Urgent Calls for AI Control Amid Rapid Global Datacenter Expansion and Technological Advances
In late December 2025, contributors to The Guardian voiced profound concerns about the accelerating power and influence of artificial intelligence (AI) and the global expansion of datacenters, underscoring an urgent need for proactive governance and technological regulation.
Anja Cradden of Edinburgh proposed that governments act decisively to manage the AI crisis by acquiring majority shares with voting rights in struggling tech firms. Her strategy involves breaking these companies into national entities, enforcing local taxation, and implementing content and copyright laws to control AI development within borders. Cradden also suggested investing in infrastructure and wages in vital parts of these firms, potentially selling shares later at a profit, and considering closures or refusal to construct new AI datacenters to conserve resources. She emphasized diverse planning is critical to avoid excessive wealth transfers to the ultra-rich.
Adding to the urgency, Mike Scott of Nottingham advocated immediate action to mitigate dangers, highlighting risks such as AI systems sabotaging shutdowns and posing threats to humanity. Gerry Rees of Worcester evoked a cautionary tale referencing a Fredric Brown story, illustrating fears of uncontrollable AI power. These views echo concerns raised in Rafael Behr’s early December article about the fierce race to develop the ultimate AI technology.
Concurrent with these warnings, global datacenter expansion intensified through 2025 and into 2026. India attracted immense investments including Microsoft’s $17.5 billion, Amazon’s $35 billion, and Google’s $15 billion projects, with Meta constructing a center near Google’s site. Southeast Asia exhibited double-digit datacenter capacity growth in Indonesia, Malaysia, and Vietnam, while Singapore remained a dense hub and Australia emerged regionally, accompanied by rising electricity demands due to cooling needs.

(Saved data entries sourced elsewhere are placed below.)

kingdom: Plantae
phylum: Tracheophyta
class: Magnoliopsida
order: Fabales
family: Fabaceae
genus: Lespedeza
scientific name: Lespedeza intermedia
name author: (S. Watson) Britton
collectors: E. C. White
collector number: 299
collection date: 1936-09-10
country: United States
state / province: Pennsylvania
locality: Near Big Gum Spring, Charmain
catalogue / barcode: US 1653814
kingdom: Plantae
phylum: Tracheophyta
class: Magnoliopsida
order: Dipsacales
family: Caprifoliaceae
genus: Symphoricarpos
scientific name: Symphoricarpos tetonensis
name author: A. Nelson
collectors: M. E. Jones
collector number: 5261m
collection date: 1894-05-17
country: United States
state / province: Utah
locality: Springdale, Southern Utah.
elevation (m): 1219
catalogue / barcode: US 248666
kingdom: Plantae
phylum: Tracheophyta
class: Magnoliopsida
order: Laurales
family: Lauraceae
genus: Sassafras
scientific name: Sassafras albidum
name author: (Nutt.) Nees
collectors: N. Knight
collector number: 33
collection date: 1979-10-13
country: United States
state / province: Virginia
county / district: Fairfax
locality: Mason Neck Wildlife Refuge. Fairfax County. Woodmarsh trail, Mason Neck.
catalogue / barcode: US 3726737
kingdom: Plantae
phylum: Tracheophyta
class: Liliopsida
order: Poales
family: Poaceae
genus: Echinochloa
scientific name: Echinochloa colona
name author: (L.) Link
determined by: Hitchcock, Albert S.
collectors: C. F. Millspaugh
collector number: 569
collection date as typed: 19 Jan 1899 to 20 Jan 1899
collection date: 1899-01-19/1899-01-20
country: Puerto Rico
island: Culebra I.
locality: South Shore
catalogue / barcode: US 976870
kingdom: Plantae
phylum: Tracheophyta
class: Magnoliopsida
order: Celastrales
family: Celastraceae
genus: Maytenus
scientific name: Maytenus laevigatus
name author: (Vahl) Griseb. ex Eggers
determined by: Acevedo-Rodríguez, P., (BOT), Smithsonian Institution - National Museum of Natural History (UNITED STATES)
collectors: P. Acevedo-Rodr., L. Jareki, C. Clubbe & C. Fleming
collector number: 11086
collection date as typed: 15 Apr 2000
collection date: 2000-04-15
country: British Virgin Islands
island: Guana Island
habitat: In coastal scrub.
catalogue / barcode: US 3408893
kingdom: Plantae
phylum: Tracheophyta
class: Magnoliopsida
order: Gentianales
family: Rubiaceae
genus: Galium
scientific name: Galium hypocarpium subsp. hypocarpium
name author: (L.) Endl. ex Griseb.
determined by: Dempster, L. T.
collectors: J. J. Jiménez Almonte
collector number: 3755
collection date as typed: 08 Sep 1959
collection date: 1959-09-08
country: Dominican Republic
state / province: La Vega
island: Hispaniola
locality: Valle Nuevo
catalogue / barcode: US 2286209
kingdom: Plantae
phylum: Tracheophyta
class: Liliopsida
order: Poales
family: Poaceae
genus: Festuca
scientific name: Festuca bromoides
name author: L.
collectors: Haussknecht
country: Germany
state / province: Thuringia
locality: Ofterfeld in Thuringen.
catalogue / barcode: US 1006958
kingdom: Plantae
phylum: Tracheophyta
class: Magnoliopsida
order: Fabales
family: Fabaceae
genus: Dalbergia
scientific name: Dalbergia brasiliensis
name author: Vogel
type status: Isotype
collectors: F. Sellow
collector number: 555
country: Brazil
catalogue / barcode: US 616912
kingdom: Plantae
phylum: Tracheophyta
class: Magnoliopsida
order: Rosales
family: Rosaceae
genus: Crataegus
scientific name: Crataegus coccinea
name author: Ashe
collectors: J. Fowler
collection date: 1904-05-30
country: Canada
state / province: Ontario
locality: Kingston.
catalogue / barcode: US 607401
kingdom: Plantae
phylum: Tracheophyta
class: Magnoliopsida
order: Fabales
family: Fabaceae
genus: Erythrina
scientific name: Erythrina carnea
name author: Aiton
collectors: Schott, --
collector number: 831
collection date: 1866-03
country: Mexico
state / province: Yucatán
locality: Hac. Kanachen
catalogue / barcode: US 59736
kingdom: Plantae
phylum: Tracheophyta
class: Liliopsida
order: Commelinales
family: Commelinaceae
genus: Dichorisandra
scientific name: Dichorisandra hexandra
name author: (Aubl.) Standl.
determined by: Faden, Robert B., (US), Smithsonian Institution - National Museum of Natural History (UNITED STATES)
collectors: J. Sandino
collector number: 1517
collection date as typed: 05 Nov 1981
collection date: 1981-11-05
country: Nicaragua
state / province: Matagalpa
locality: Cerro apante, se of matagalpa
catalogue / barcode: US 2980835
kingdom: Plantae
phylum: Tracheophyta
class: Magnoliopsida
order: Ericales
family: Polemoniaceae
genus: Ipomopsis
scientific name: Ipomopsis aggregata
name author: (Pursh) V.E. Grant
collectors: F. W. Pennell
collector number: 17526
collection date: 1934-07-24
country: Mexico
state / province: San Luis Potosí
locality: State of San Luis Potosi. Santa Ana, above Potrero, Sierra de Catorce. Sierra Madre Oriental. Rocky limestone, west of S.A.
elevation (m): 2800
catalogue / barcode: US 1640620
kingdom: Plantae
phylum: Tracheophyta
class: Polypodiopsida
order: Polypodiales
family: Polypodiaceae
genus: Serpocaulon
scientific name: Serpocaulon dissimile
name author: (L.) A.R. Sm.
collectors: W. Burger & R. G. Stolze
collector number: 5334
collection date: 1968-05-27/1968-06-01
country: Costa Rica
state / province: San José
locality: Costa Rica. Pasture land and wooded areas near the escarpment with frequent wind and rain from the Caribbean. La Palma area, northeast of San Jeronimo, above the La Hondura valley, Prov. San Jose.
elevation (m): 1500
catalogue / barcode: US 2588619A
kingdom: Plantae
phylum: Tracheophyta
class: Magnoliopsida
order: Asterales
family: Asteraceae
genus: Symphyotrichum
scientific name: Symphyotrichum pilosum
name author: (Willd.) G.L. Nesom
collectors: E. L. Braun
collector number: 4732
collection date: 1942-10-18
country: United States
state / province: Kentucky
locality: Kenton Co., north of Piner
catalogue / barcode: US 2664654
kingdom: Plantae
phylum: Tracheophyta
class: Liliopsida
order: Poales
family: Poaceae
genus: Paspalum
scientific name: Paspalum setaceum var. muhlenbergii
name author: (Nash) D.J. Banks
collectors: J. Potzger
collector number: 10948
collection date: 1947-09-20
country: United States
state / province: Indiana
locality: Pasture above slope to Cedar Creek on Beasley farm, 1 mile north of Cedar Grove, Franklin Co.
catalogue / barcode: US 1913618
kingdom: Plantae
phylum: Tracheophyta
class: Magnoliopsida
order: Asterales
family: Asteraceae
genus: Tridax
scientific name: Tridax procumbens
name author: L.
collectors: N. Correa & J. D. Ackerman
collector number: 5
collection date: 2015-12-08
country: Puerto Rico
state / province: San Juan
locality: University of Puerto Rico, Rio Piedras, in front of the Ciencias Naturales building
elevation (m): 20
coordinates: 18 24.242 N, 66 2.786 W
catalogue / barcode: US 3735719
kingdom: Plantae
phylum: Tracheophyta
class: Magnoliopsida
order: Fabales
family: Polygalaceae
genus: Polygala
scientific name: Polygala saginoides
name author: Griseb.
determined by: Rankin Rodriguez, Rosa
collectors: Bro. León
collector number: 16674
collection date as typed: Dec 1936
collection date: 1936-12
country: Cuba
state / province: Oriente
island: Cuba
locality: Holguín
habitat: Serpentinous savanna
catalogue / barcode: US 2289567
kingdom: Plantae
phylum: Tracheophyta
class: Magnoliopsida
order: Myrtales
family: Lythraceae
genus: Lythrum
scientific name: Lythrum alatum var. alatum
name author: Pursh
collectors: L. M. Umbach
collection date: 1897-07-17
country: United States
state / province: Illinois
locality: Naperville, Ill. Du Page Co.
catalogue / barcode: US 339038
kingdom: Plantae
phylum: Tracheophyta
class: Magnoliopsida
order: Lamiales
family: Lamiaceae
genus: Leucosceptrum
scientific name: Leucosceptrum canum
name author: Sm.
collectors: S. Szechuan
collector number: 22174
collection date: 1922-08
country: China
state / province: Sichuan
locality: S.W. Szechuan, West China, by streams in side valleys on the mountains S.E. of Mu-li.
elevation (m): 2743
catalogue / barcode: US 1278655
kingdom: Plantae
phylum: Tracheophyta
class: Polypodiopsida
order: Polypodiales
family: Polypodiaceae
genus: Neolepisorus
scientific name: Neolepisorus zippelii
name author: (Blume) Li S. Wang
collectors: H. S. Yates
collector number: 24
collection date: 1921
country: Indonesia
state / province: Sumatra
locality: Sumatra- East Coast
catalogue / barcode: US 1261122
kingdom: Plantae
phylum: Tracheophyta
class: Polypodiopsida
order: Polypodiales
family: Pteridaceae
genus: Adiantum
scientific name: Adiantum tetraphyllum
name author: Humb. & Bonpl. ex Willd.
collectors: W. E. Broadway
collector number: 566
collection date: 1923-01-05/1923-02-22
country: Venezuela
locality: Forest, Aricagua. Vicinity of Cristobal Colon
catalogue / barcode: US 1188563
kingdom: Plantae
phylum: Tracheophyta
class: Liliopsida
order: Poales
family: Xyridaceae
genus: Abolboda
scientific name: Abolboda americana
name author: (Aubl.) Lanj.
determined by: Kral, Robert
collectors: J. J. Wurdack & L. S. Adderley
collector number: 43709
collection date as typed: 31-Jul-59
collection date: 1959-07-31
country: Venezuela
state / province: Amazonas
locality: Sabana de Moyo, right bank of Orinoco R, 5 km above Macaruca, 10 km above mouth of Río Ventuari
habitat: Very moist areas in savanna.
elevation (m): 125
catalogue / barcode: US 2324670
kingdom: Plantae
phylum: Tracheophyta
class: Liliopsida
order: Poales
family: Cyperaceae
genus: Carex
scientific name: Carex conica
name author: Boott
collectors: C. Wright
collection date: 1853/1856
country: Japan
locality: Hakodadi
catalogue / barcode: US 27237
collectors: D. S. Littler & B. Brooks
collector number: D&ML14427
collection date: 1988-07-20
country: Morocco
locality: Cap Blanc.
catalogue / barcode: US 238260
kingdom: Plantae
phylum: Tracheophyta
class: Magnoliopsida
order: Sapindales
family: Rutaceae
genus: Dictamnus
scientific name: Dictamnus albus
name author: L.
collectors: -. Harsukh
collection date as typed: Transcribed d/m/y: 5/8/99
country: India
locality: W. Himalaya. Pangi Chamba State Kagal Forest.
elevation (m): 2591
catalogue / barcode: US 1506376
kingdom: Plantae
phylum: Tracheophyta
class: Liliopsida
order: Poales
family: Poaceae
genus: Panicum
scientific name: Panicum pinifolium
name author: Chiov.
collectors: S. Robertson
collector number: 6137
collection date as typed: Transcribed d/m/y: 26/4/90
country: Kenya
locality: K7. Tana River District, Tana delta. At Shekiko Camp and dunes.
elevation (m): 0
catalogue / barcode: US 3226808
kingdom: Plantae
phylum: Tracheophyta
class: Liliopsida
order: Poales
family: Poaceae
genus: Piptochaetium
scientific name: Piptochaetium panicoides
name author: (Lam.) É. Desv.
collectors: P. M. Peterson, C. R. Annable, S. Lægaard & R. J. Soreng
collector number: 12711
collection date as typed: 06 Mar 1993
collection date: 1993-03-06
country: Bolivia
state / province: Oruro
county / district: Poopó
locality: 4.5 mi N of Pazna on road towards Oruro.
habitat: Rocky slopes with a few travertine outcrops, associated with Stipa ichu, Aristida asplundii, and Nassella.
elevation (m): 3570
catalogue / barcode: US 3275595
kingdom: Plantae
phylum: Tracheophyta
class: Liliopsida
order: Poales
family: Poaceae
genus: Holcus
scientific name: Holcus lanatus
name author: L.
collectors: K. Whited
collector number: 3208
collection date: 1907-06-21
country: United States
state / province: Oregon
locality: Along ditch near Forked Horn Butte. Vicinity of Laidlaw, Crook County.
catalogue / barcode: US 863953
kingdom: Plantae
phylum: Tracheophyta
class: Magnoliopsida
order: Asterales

In Latin America, Brazil positioned itself as a datacenter leader but faced power grid challenges leading to outages amid activist resistance. Saudi Arabia and the UAE solidified their AI infrastructure credentials by signing approximately $600 billion in deals with the US during a May 2025 tour by Donald Trump. Europe’s datacenter market expanded at a slower pace compared to the US and China, while China experienced a boom approaching saturation with about 150 new datacenters completed in 2024 and up to 80% capacity unsold.
Among technological advances, self-driving cars were set for global rollout in 2026, with Waymo expanding across major US cities and London, Baidu Apollo Go operating in Dubai and Abu Dhabi, and other firms introducing robotaxis in Germany, Singapore, and the UAE.
The wealth of tech billionaires surged, with the top ten adding roughly $550 billion in 2025. High-profile IPOs from OpenAI and SpaceX were valued at $830 billion and $800 billion respectively, with expectations approaching the trillion-dollar mark.
AI adoption in workplaces showed mixed outcomes, including coding productivity improvements yet a 95% failure rate in AI pilots per MIT studies. Hollywood increasingly used AI to manage costs; however, the legal sector saw unclear impacts. The Guardian announced a forthcoming year-long series in 2026 to explore AI’s influence on the future of work.
Consumer hardware trends featured new folding smartphones, rumored Apple innovations, AI-enabled devices, the decline of startups like Humane, and leadership in smart glasses by Meta. Integration of AI into appliances—such as refrigerators and even hotel smart duvets—signaled further pervasiveness of AI in daily life.
Together, the combined rapid development of AI technologies and global infrastructure growth prompted calls for urgent, coordinated control measures to balance innovation with ethical, economic, and environmental considerations.